Other children’s hospitals have found that the best approach for wading through the difficult waters of suspected medical child abuse is to convene a wide-ranging summit involving all the child’s key providers, including teachers and counselors, before making allegations to the state. That did not happen at Children’s Hospital in this case. Korson, Justina’s key specialist at Tufts, was not invited to participate in a meeting on the case at Children’s until well after that hospital had made its abuse allegations and after Children’s had moved Justina into its locked psychiatric ward.
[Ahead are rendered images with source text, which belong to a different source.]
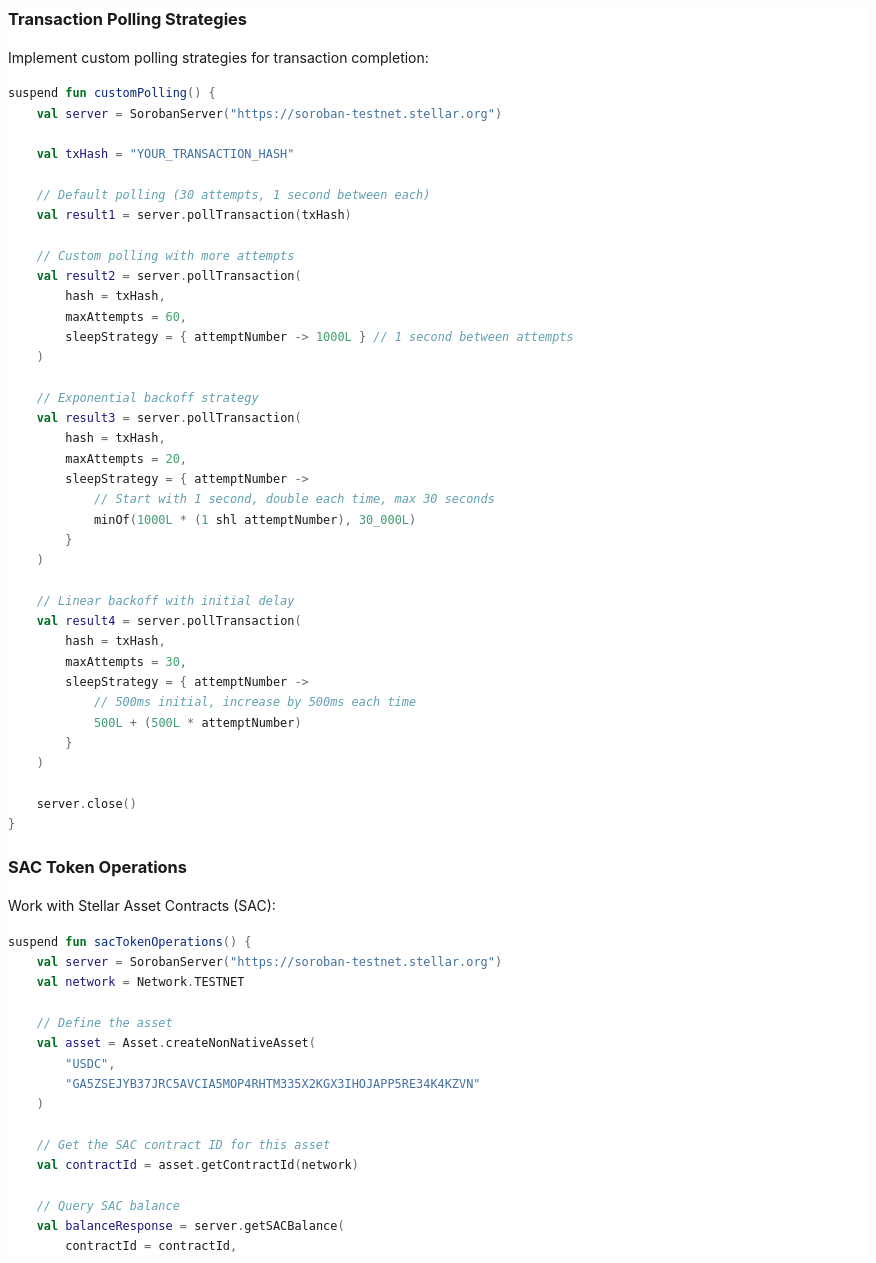 ### Transaction Polling Strategies

Implement custom polling strategies for transaction completion:

```kotlin
suspend fun customPolling() {
    val server = SorobanServer("https://soroban-testnet.stellar.org")

    val txHash = "YOUR_TRANSACTION_HASH"

    // Default polling (30 attempts, 1 second between each)
    val result1 = server.pollTransaction(txHash)

    // Custom polling with more attempts
    val result2 = server.pollTransaction(
        hash = txHash,
        maxAttempts = 60,
        sleepStrategy = { attemptNumber -> 1000L } // 1 second between attempts
    )

    // Exponential backoff strategy
    val result3 = server.pollTransaction(
        hash = txHash,
        maxAttempts = 20,
        sleepStrategy = { attemptNumber ->
            // Start with 1 second, double each time, max 30 seconds
            minOf(1000L * (1 shl attemptNumber), 30_000L)
        }
    )

    // Linear backoff with initial delay
    val result4 = server.pollTransaction(
        hash = txHash,
        maxAttempts = 30,
        sleepStrategy = { attemptNumber ->
            // 500ms initial, increase by 500ms each time
            500L + (500L * attemptNumber)
        }
    )

    server.close()
}
```

### SAC Token Operations

Work with Stellar Asset Contracts (SAC):

```kotlin
suspend fun sacTokenOperations() {
    val server = SorobanServer("https://soroban-testnet.stellar.org")
    val network = Network.TESTNET

    // Define the asset
    val asset = Asset.createNonNativeAsset(
        "USDC",
        "GA5ZSEJYB37JRC5AVCIA5MOP4RHTM335X2KGX3IHOJAPP5RE34K4KZVN"
    )

    // Get the SAC contract ID for this asset
    val contractId = asset.getContractId(network)

    // Query SAC balance
    val balanceResponse = server.getSACBalance(
        contractId = contractId,
```
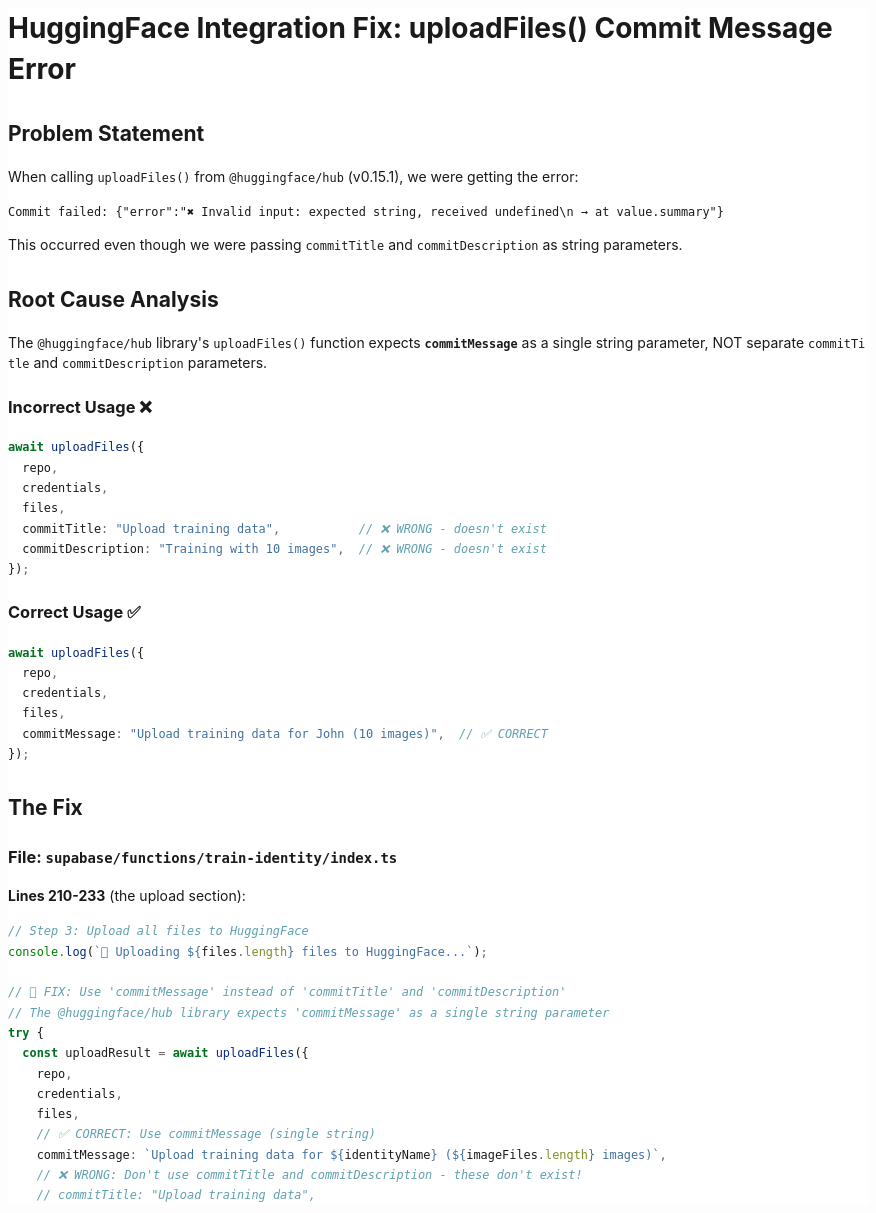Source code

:# HuggingFace Integration Fix: uploadFiles() Commit Message Error

## Problem Statement

When calling `uploadFiles()` from `@huggingface/hub` (v0.15.1), we were getting the error:

```
Commit failed: {"error":"✖ Invalid input: expected string, received undefined\n → at value.summary"}
```

This occurred even though we were passing `commitTitle` and `commitDescription` as string parameters.

## Root Cause Analysis

The `@huggingface/hub` library's `uploadFiles()` function expects **`commitMessage`** as a single string parameter, NOT separate `commitTitle` and `commitDescription` parameters.

### Incorrect Usage ❌

```typescript
await uploadFiles({
  repo,
  credentials,
  files,
  commitTitle: "Upload training data",           // ❌ WRONG - doesn't exist
  commitDescription: "Training with 10 images",  // ❌ WRONG - doesn't exist
});
```

### Correct Usage ✅

```typescript
await uploadFiles({
  repo,
  credentials,
  files,
  commitMessage: "Upload training data for John (10 images)",  // ✅ CORRECT
});
```

## The Fix

### File: `supabase/functions/train-identity/index.ts`

**Lines 210-233** (the upload section):

```typescript
// Step 3: Upload all files to HuggingFace
console.log(`🚀 Uploading ${files.length} files to HuggingFace...`);

// 🔧 FIX: Use 'commitMessage' instead of 'commitTitle' and 'commitDescription'
// The @huggingface/hub library expects 'commitMessage' as a single string parameter
try {
  const uploadResult = await uploadFiles({
    repo,
    credentials,
    files,
    // ✅ CORRECT: Use commitMessage (single string)
    commitMessage: `Upload training data for ${identityName} (${imageFiles.length} images)`,
    // ❌ WRONG: Don't use commitTitle and commitDescription - these don't exist!
    // commitTitle: "Upload training data",
```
Hospital spokesman Rob Graham said the parents’ actions prevented that from happening. “Boston Children’s standard of care in complex cases is to hold a summit that includes all the involved disciplines at Boston Children’s and external providers if available in person and by phone,” Graham said. “In this case, that work was underway, but the family escalated the situation making the initial summit impossible. Subsequently, Boston Children’s conducted extensive and ongoing communication and coordination with physicians across the Hospital and with external providers.”
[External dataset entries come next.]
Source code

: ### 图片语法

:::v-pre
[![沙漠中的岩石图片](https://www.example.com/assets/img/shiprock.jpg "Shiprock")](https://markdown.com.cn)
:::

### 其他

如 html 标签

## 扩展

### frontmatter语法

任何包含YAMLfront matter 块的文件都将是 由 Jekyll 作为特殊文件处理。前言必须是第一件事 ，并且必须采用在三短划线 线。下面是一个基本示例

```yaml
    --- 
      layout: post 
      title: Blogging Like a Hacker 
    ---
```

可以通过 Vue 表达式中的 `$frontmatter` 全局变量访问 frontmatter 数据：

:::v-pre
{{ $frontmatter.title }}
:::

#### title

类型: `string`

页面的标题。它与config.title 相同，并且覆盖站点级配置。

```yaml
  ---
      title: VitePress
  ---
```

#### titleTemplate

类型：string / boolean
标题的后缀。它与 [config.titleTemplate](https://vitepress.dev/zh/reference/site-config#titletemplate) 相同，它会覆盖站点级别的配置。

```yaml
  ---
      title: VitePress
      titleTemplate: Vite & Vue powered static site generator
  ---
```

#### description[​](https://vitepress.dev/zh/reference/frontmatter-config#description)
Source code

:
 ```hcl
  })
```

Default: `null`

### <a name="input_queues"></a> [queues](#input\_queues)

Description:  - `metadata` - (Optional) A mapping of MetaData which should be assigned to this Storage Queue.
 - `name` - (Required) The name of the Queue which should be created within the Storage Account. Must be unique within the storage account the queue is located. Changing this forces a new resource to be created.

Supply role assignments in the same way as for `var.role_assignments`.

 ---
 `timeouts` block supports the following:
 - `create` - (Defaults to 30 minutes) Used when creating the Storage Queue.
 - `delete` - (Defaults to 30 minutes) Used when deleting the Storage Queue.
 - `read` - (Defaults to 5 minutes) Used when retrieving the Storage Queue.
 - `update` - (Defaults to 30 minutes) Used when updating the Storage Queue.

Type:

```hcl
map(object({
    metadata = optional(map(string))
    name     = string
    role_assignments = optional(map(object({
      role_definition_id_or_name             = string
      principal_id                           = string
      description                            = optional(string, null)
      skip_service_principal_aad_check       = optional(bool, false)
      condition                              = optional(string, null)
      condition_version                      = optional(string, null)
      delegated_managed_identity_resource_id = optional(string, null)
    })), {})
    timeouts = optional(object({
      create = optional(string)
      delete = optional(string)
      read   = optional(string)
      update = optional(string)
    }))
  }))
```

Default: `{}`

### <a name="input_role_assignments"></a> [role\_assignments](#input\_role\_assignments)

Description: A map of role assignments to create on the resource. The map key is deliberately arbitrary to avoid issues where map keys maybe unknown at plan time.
Given its high profile intensity, the Justina case has caused ripples beyond the hospitals involved.

Alice Newton, a pediatrician who serves as medical director of the Child Protection Program at Massachusetts General Hospital, previously served in that same position at Boston Children’s Hospital when the Justina case originally exploded there. She said MGH, which is continually refining its processes, has recently decided to add an extra step in its process before reporting suspicions of medical child abuse to the state.

After Mass. General’s child protection team has gathered information but before it reports its concerns to the state child welfare agency, that hospital will convene a “medical child abuse team.”

That team will consist of hospital representatives from various specialties and disciplines knowledgeable about the terrain, but who have not been involved in the case in question. She said this new formal step in the process, which MGH has not yet had occasion to employ, will provide a mechanism for additional review and vetting before escalation with the state occurs. “We understand the potential impact of reporting suspected medical child abuse to the state,” she said.

The judge and Boston Children’s were hardly the only parties to criticize Linda and Lou Pelletier for their behavior during the ordeal. But even their critics had a hard time showing any marked improvement in Justina’s physical condition during her long time out of her parents’ custody.

“It’s a wonderful feeling to see that this little girl will be able to go home,” said Philip Moran, the lawyer for Justina’s parents. “Hopefully, we’ll see major progress because this is what she really needs.”